The airline’s income from its cash reserves, which have always richly contributed to its profits, too was unable to significantly stem the earnings decline in October-December.
Analysts said the earnings from India’s biggest airline by market share forbodes imminent and rising pressure on Indian carriers’ recent crawl-back to profitability.
IndiGo posted a net profit of ₹ 486.5 crore in October-December compared to ₹ 650 crore a year earlier. Total operating revenue rose 16% to ₹ 4,986 crore.
The airlne’s yields dropped 16%. Fuel cost rose to ₹ 1,671.2 crore from ₹ 1,165.8 crore.
Price wars and selling below costs have started deeply impacting the performance of Indian carriers, wiping off profits garnered in the course of the last few quarters.

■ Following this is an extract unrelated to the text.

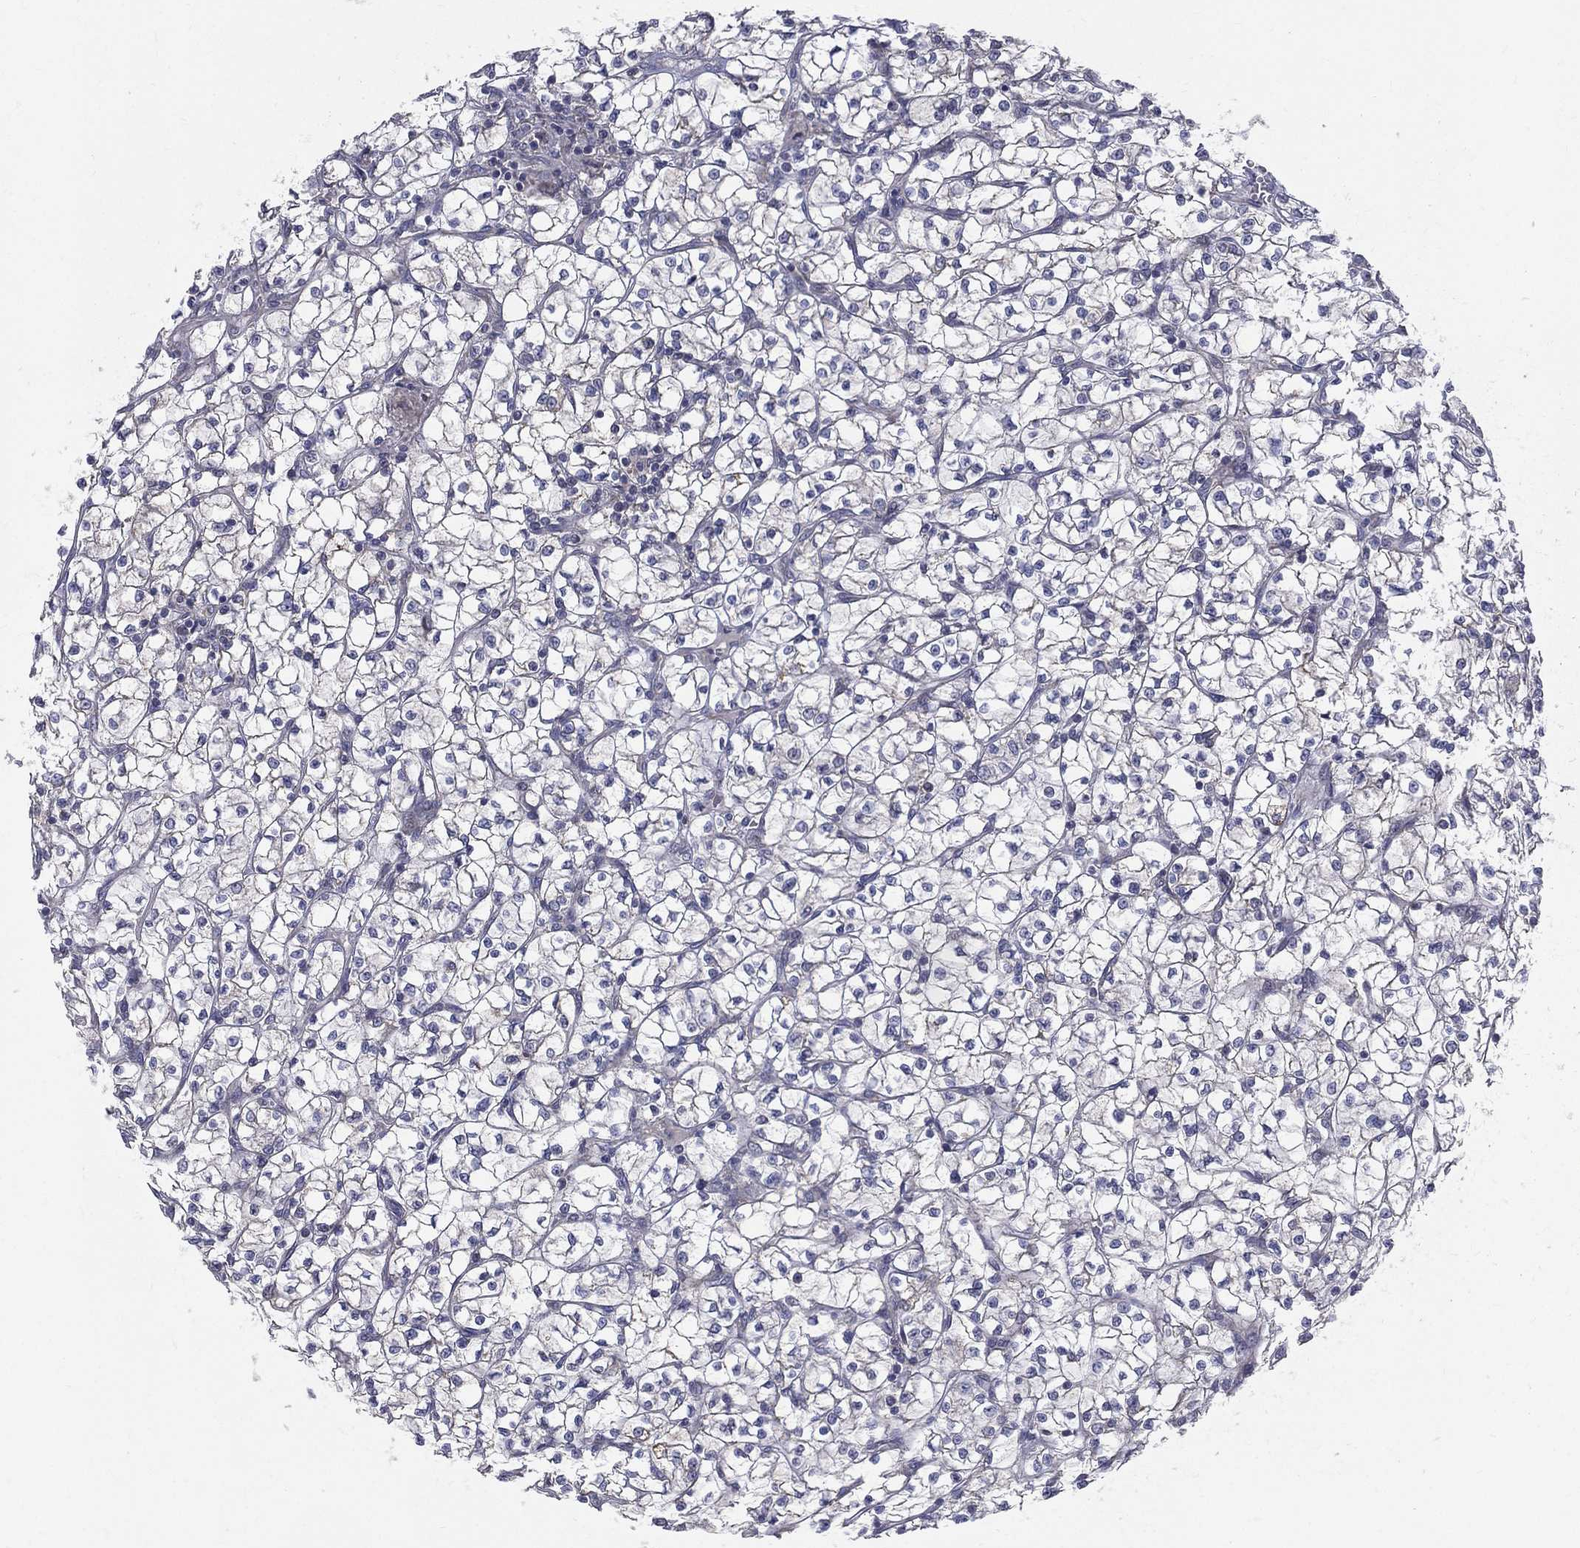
{"staining": {"intensity": "negative", "quantity": "none", "location": "none"}, "tissue": "renal cancer", "cell_type": "Tumor cells", "image_type": "cancer", "snomed": [{"axis": "morphology", "description": "Adenocarcinoma, NOS"}, {"axis": "topography", "description": "Kidney"}], "caption": "The immunohistochemistry (IHC) histopathology image has no significant positivity in tumor cells of adenocarcinoma (renal) tissue.", "gene": "POMZP3", "patient": {"sex": "female", "age": 64}}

Worse, prices of aviation turbine fuel — a decline in which had improved the carriers’ fortunes — have begun to inch up. Cost of the fuel at the Delhi airport rose 8% in November compared to October, then declined a tad in December before rising again in January. Current fuel prices are at the levels of July, 2015. IndiGo’s revenue per available seat kilometre (RASK) declined 13.1% during the quarter. Cost per available seat kilometre (CASK) reduced by 2.7%. CASK excluding fuel decreased 8%. RASK and CASK, the best known measures of an airline’s operational efficiency, are calculated by dividing total operating income or cost by number of available seat kilometres or ASKs. ASK or available seat kilometre is a measure of an airline flight’s passenger carrying capacity. “The Q3 financials reflect the beginning of a challenging environment for the industry. IndiGo’s fuel costs rose by 44% and the currency impact was 2.75% on a year-on-year basis,” said Kapil Kaul, south Asia CEO at CAPA-Centre for Aviation, a Sydney-based consultant. Kaul said “resettling of profitability expectations is critical as market dynamics change significantly. The industry will add 60-65 air- craft in FY18 which will increase supply dynamics significantly and with cost creep of over 10% likely, see emerging profitability challenges,” he added.
A senior executive at IndiGo said in a conference call with analysts that the government’s recent demonetisation move also impacted revenues especially on cargo.
Cargo revenues currently constitute half of IndiGo's ancilliary or non core revenues. IndiGo’s other income — primarily from investments on its cash reserves — rose 43% to ₹ 172 crore, but was unable to substantially offset the impact of a weak operating performance.
As of December 31, IndiGo had total cash of ₹ 8,455 crore. Total debt on the airline's books was ₹ 2,747 crore.